A more inclusive approach focuses on public participation and stakeholder engagement alongside the technological interventions. In this framework, creating smart cities necessitates a methodology that places people at the centre and considers how cities can be designed to be compact, connected and integrated.

Using a mobile phone to show concept visualisation

Over the past five years, UN-Habitat and global communication technology company Ericsson have partnered to articulate an alternative to urban technology visions that focus the role of technology without understanding the human systems where it will operate. Instead of just optimizing technical infrastructure or enhancing productivity, UN-Habitat and Ericsson wanted to understand how digital technologies can contribute to a broader notion of urban prosperity.

This vision includes facilitating dialogue between different stakeholders, discerning the actual needs of residents, engaging overlooked groups in the discussion of urban regeneration and helping identify alternative paths of action. Ultimately, in this manifestation of urban prosperity, technology becomes an enabler to articulate a broader vision of sustainable development. The question then for them was: what type of technology can foster such a methodology?

The UN-Habitat and Ericsson team spent two years exploring the potential of various frontier technologies to best answer this question. In the end, they decided to specifically focus on the application of mixed reality. This technology, they found, not only offers the capacity for significant digital advancement in design, but also promises to transform public planning methodology by increasing public participation, which in turn can create more inclusive cities in contexts where particular groups, such as youth, women and those with disabilities often have limited or no say in the design of their cities.
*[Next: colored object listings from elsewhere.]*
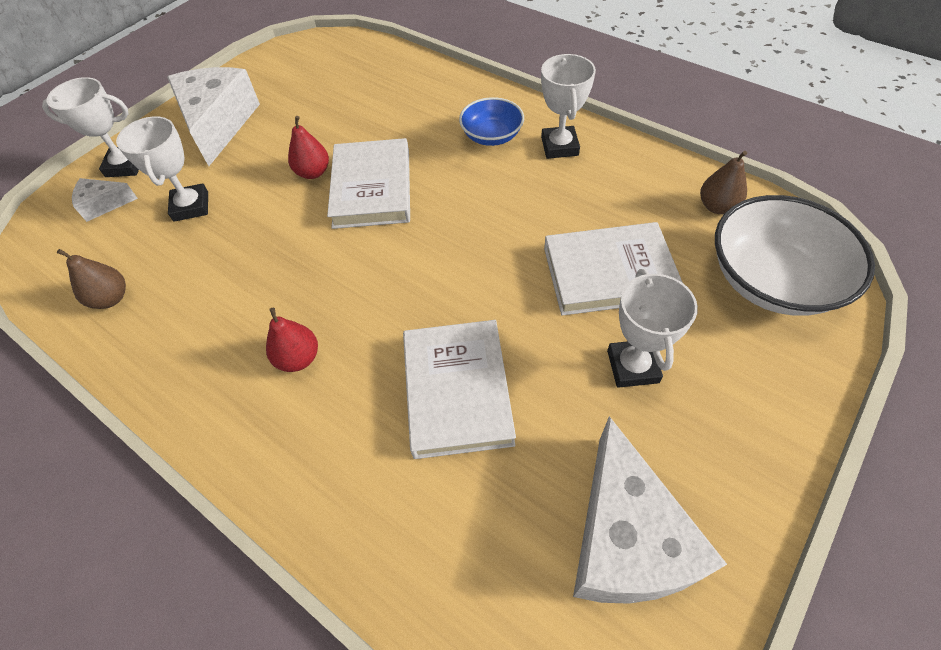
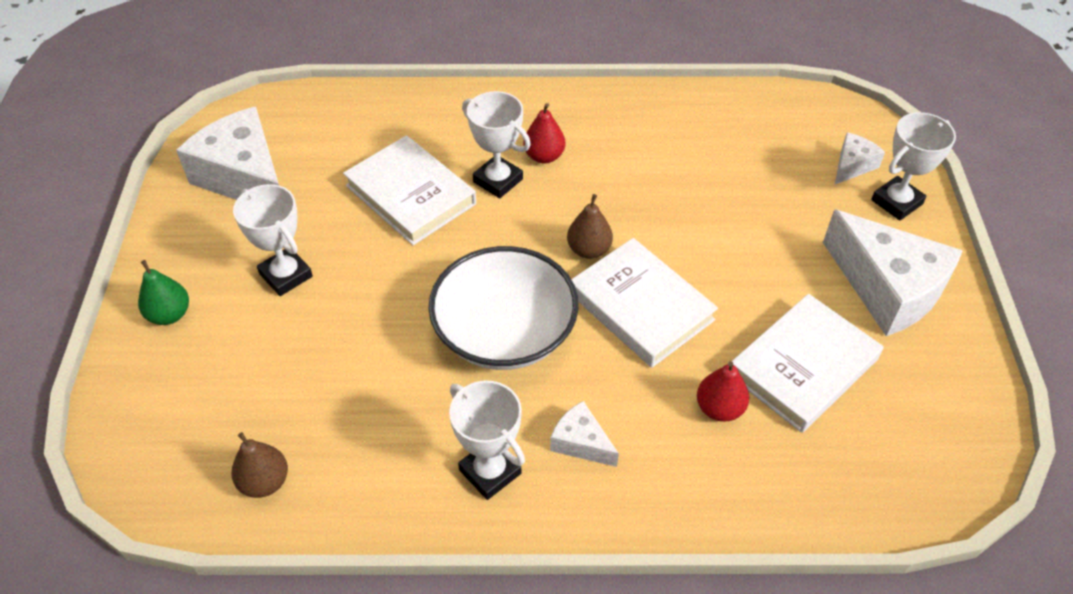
camera: 140 degrees right, 5 degrees down
(111, 298) = (729, 118): brown pear -> brown pear (589, 250)
(191, 206) = (778, 203): white trophy -> white trophy (498, 180)
(313, 172) = (717, 291): red pear -> red pear (719, 408)
(491, 136) = (581, 442): blue bowl -> white cheese
(609, 273) = (345, 342): white book -> white book (803, 366)
(767, 386) = (170, 314): none -> green pear
(772, 280) = (183, 418): white bowl -> white bowl (504, 332)

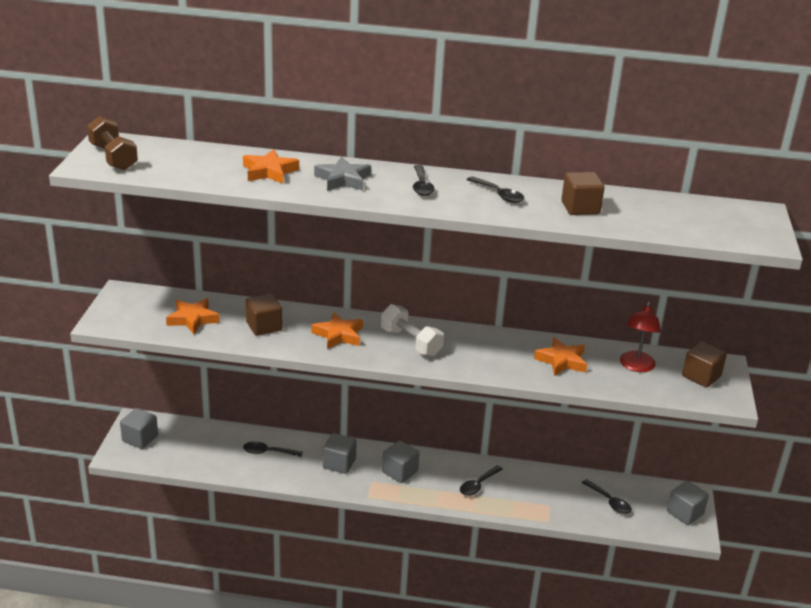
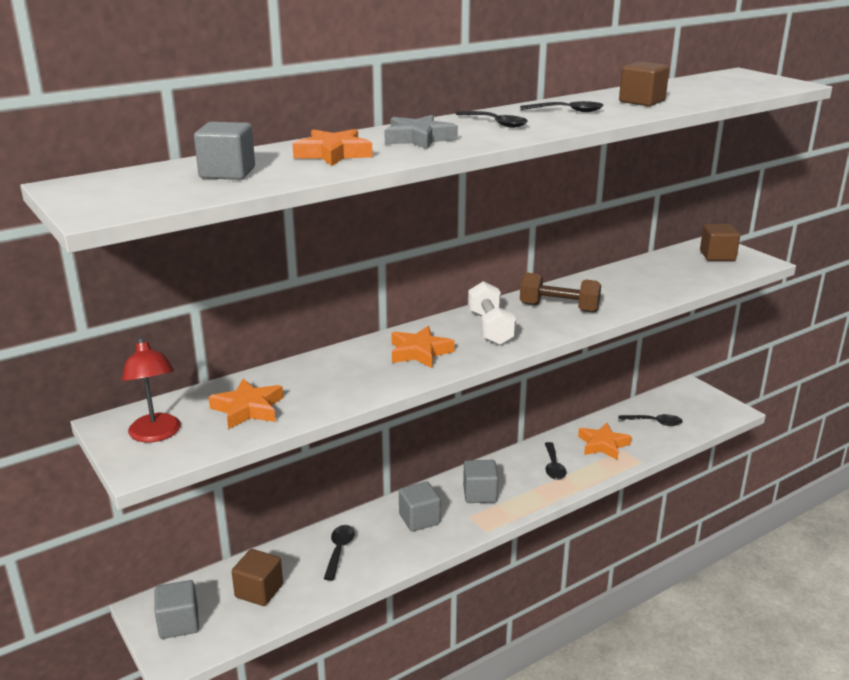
camera: 40 degrees left, 5 degrees down
(113, 157) = (118, 195): brown dumbbell -> brown dumbbell (559, 308)
(264, 326) = (336, 379): brown cube -> brown cube (259, 591)
(268, 452) = (339, 550): black spoon -> black spoon turned 135 degrees clockwise
(411, 342) = (490, 328): white dumbbell -> white dumbbell turned 75 degrees clockwise
(561, 361) = (620, 288): orange star -> orange star (603, 445)
(636, 366) = (671, 268): red lamp -> red lamp (156, 434)
(685, 513) = (707, 401): grey cube -> grey cube (227, 173)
Mixed reality technology does this by combining forward-looking virtual reality with the physical built environment to show a different vision of the existing environment. This could mean looking through a mobile phone or a pair of glasses to see an architectural model or a public space as it would appear when built in its actual setting. The immersive experience of interacting with a planned built environment before it is constructed can provide an invaluable opportunity to evaluate, critique and improve design models before construction.

The team began developing the mixed reality technology in Stockholm, Sweden, and decided to combine mixed-reality concepts with UN-Habitat’s Block by Block Public Space projects, which use popular videogame Minecraft as a participation and co-creation tool in public space design and regeneration projects.

Through Minecraft, users can design and build virtual landscapes on their laptops, so by applying actual architectural models to the game, residents can essentially reimagine their neighborhood or city. Adding the mixed-reality technology presents the opportunity to then “physically imagine” what that proposed environment might look and even feel like.

"This level of interaction is going to change everything," says Damian Dugdale, an innovation consultant at Swedish digital design agency WDO, "how we live, communicate, and get from point A to point B."